Objective: This dissertation explored the neurophysiological correlates of lifetime externalizing (EXT) spectrum disorders in two studies using a community-based sample of 29-year-old adult men assessed longitudinally.
The first study used high-density EEG brain data to test the hypothesis that reductions in time-domain and time-frequency component measures previously identified in 17-year-old youth with EXT continue to be present in adults at age 29 when participants have largely passed through the age of heaviest substance misuse, and when brain development is further complete.
The second study tested the notion that reductions on these brain measures could serve as endophenotypes (or inherited biomarkers) for EXT risk by investigating the developmental stability of these associations across a 12-year span. We further uniquely tested whether significant reduction in time-domain P3 amplitude could be used to predict the eventual diagnosis of an externalizing disorder over a decade later.
Method: In both studies, EEG data were obtained using a visual oddball task. Participants were assessed from age-17 through age-29 for the lifetime presence of EXT disorders. The first study used data from 378 male twin participants from the original 17-year-old cohort of the Minnesota Twin Family Study (MTFS) who had high-density EEG data that allowed for regional scalp analyses, including data from the frontal region that was not available before. The second study included the same 29-year-old males who had EEG data collected from a midline parietal site (site-Pz) at both their age-17 and age-29 assessments (n = 325). All comparisons were made against controls free of any EXT diagnosis by age 29.
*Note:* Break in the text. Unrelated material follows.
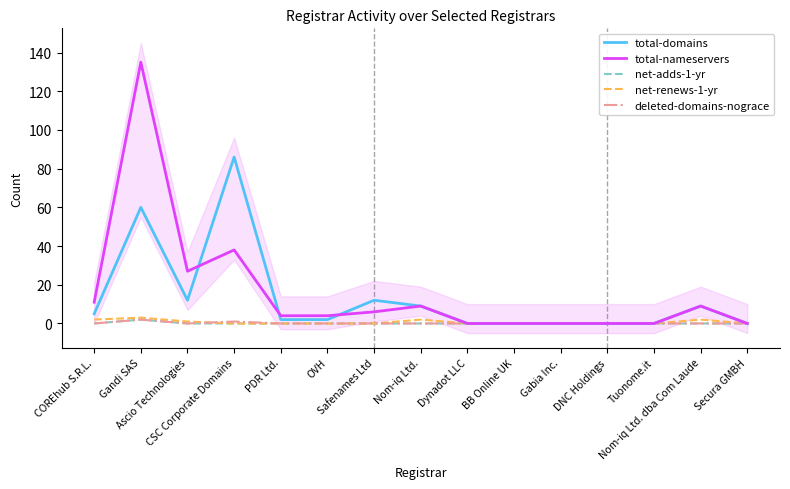

Is it true that net-renews-1-yr equals 1 at Ascio Technologies?

True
Results: The hypothesis tested in the first study was supported with both time-domain and time-frequency components coinciding with P3 activity significantly reduced across all EXT groups, particularly at the posterior regions. Furthermore, a theta time-frequency component yielded frontal discriminations that were not apparent in the time-domain. Hypotheses from the second study were also confirmed with group results demonstrating reductions in these brain measures across all EXT groups with comparable effects observed at both age-17 and age-29. Finally, P3 amplitude at age-17 was predictive of EXT status by age-29 with every one-microvolt decrease in P3 amplitude associated with an approximately 5% increase in risk for an age-29 EXT diagnosis. In both studies, the effects of acute and cumulative substance exposure on the various brain measures were insignificant.
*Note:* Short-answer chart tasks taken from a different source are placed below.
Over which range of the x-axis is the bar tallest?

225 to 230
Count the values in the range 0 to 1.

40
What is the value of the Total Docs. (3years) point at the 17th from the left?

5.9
Conclusions: Despite brain changes associated with normative development and potential substance exposure related to EXT symptomatology, both time-domain and time-frequency measures associated with P3 activity continue to provide effective, stable and predictive brain markers related to a wide spectrum of EXT psychopathology. These findings offer further support for the notion that P3-related measures constitute endophenotypes that tap into a neural substrate underlying behavioral disinhibition.